*TRECHO SELECIONADO*:
----------

Manaus que era um lugar onde todos os riozinhos do mundo pareciam se encontrar agora lamenta a sua sorte. Não só o Mindú mas o do Chico, do Quarenta, do Franco, do São Raimundo, da Cachoeira Grande, do Tarumã, o de Manaus, o da Ponte da Bolívia e tantos outros que se perderam com o progresso desordenado que se instalou por aqui. As novas gerações não vão conhecer nem de nome as dezenas dos “caminhos de canoa” límpidos que escorriam por essa terra num tempo em que “banho” representava mergulhar nas Pedreiras, no Parque 10, no Tarumã, no Cajual e mesmo na Ponta Negra, um lugar distante mas de areias brancas e águas mornas intensamente da cor do guaraná.

Por todo canto passava um desses riozinhos, aliviando o nosso chão, as nossas árvores, o calor sufocante das ruas hoje hermeticamente vedadas pelo asfalto e cimento. Faz dó ver os que restaram transformados na mais pura lama com muito lixo “boiando” ou enfeando suas margens. E nenhum dos incontáveis governos que tivemos durante esses quase quatro séculos teve alguma brilhante idéia que salvaguardasse os igarapés e com isso assegurasse uma vida melhor para a humanidade.

----------

*AMOSTRAS DE DADOS*:
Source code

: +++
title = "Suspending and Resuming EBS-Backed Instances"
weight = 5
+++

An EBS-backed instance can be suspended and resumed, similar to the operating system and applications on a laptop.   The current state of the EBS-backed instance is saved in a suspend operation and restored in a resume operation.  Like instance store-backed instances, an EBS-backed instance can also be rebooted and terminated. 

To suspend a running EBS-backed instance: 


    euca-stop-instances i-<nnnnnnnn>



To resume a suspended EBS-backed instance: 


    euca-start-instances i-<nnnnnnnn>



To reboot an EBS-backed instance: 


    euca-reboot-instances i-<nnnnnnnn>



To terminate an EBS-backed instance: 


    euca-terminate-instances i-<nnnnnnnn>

----------

*TAREFA ESCRITA*:
Reescreva a parte do texto sobre os riozinhos de Manaus que começa em "Por todo canto" e segue até "para a humanidade.", trocando "igarapés" por "riachos".

*RESPOSTA*:
Por todo canto passava um desses riozinhos, aliviando o nosso chão, as nossas árvores, o calor sufocante das ruas hoje hermeticamente vedadas pelo asfalto e cimento. Faz dó ver os que restaram transformados na mais pura lama com muito lixo “boiando” ou enfeando suas margens. E nenhum dos incontáveis governos que tivemos durante esses quase quatro séculos teve alguma brilhante idéia que salvaguardasse os riachos e com isso assegurasse uma vida melhor para a humanidade.